Now I was creating the “Perfect” Post-Divorce Life.


A life that I felt I was perfectly creating.


Old habits die hard.


———————————————


Life stripped me bare again: a bout of COVID made it impossible to continue my director level role in a consulting firm.


Brain fog and fatigue stripped my succesful career from me.


I was naked.


I again felt the wind on my skin and breeze in my hair. My nakedness had me feeling the world around me. I even began hearing the voice of my intuition a bit stronger.


All this was short lived though, as I had to figure out how to earn a living as a single mom. To start a different career. To retool.


I worked to build a business as a coach, author, entrepreneur. Offering 1:1 sessions, courses, writing a few books, creating a social media presence.


And again doing it all  - well you guessed it - perfectly.


I believed I had to create the “Perfect” Post-Corporate Career. I poured my heart, soul, blood, sweat, and tears into it.


———————————————


I was knocked on my heels AGAIN. 


Stripped of everything. 


Naked again.


Complications of COVID (from months earlier) - along with long hours trying to get my business to be profitable - kicked an underlying heart condition into full gear and landed me in the hospital - more than once and I couldn’t return to working, earning an income. 


Naked,  I gave in.


I gave up.


I just couldn’t anymore.


I didn’t try to piece things back together, or solve it all and get back in the saddle.


I just surrendered to what was.


I could do nothing else.


I didn’t surrender from a place of strength, but from a place of utter and absolute despondency.


And in that moment of absolute nakedness I finally felt not only the wind on my skin and the breeze in my hair, but the light and warmth of God/Universe/Creator. I could finally feel freedom and peace, even in the midst of, or because of, my nakedness. 


———————————————


At this point in the recounting of my journey (as I’ve done throughout my books, as in my life) I usually tie it all up in a happy-this-is-what-I-learned bow.

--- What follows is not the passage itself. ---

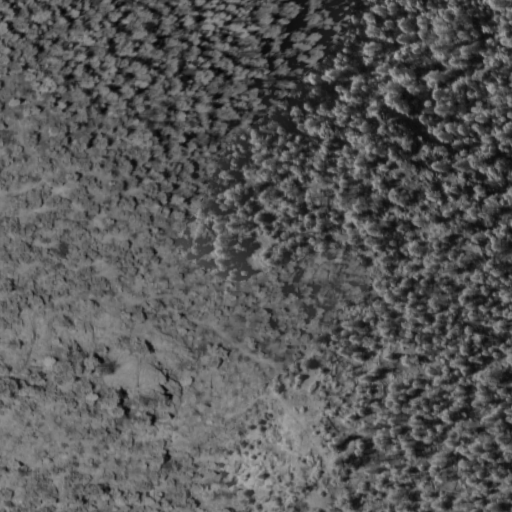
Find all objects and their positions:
road: (178, 304)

Not only can I not promise that, I no longer have any desire to do so.


I’d like to think that I’ll no longer try to create the perfect life/business/relationship. But I can’t promise that. And I don’t want to.


Because of how many times I’ve been stripped and laid naked, I am now beginning to enjoy the feeling, unashamed of the exposure, relishing the feeling of the wind and breeze but also knowing there are ways and places I still want to hide. The desire and places are much smaller but they still exist.